Data section below:

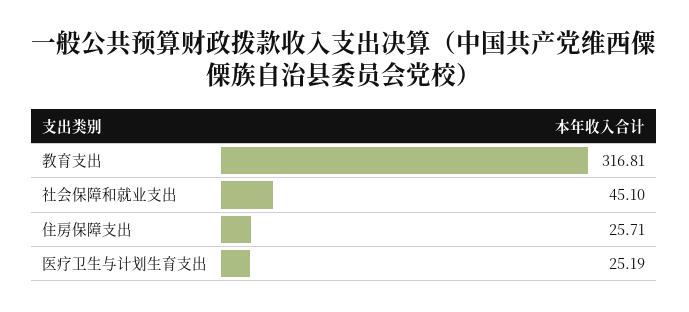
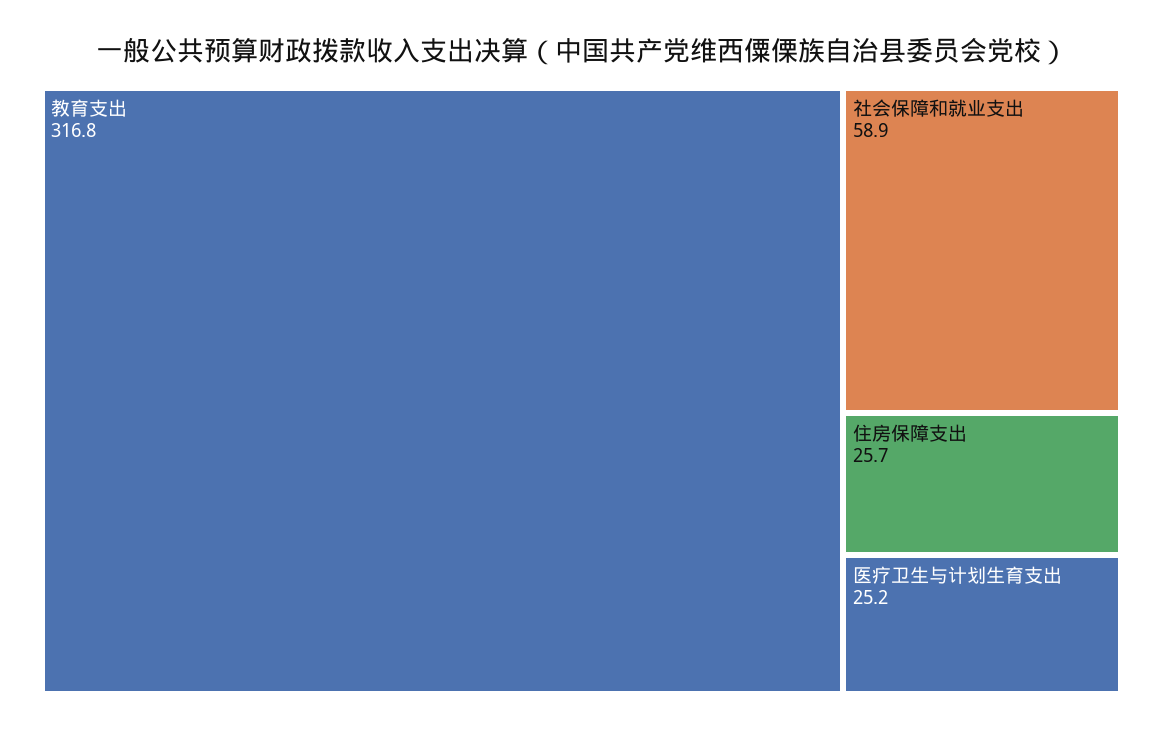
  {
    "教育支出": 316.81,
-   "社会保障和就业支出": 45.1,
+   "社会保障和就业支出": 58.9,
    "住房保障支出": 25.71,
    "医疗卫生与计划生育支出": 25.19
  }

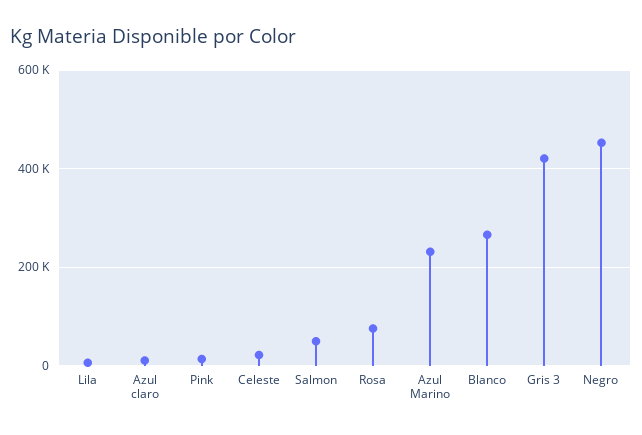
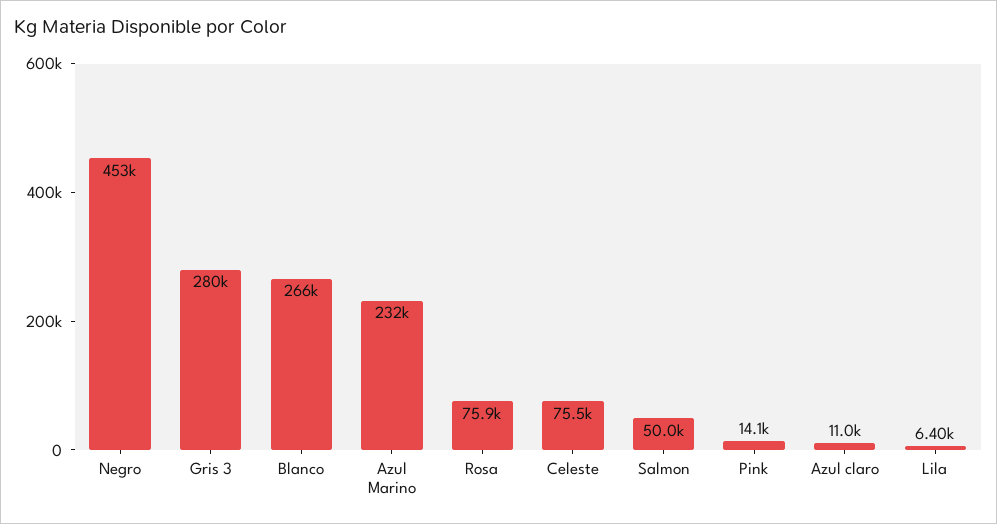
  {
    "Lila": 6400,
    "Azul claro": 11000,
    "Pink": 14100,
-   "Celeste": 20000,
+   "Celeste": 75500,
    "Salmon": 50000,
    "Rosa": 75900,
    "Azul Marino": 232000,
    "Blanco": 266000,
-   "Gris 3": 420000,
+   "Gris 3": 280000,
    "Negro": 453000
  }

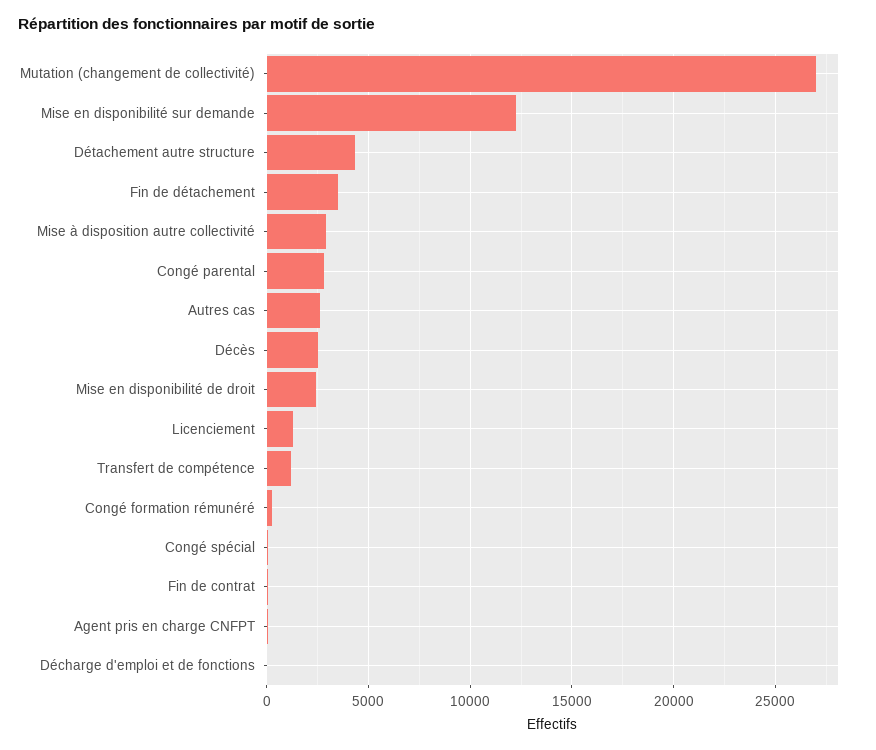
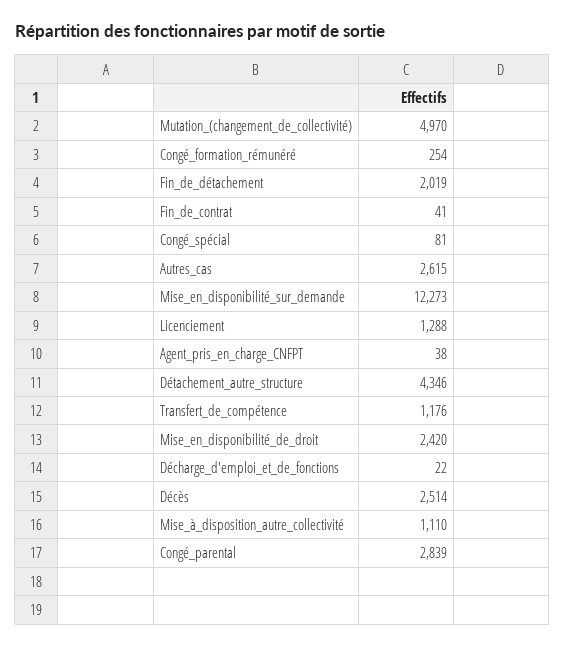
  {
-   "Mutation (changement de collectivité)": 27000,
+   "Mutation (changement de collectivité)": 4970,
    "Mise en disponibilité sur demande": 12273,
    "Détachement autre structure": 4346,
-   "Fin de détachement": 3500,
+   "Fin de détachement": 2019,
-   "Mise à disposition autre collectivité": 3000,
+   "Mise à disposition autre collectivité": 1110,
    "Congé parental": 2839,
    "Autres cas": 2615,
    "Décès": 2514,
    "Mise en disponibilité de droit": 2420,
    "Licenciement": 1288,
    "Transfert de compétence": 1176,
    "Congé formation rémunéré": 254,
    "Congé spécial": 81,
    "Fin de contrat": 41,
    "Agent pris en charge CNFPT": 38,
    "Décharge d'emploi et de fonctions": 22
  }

End of Data section.
Data section below:

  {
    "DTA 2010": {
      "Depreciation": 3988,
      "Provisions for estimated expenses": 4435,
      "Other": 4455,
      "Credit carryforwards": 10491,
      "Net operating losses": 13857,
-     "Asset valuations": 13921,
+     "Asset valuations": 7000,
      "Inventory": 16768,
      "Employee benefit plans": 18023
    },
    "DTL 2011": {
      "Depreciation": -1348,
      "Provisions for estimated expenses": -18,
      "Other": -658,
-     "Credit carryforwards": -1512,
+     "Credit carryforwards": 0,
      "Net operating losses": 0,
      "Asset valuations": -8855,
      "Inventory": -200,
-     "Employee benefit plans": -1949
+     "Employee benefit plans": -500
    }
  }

End of Data section.
Data section below:

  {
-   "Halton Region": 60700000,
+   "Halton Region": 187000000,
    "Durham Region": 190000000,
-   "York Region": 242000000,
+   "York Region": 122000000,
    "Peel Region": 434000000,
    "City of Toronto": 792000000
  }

End of Data section.

## Activity
Check every line of the records, and copy the ones that hold the word "losses".

## Result below
      "Net operating losses": 13857,
      "Net operating losses": 0,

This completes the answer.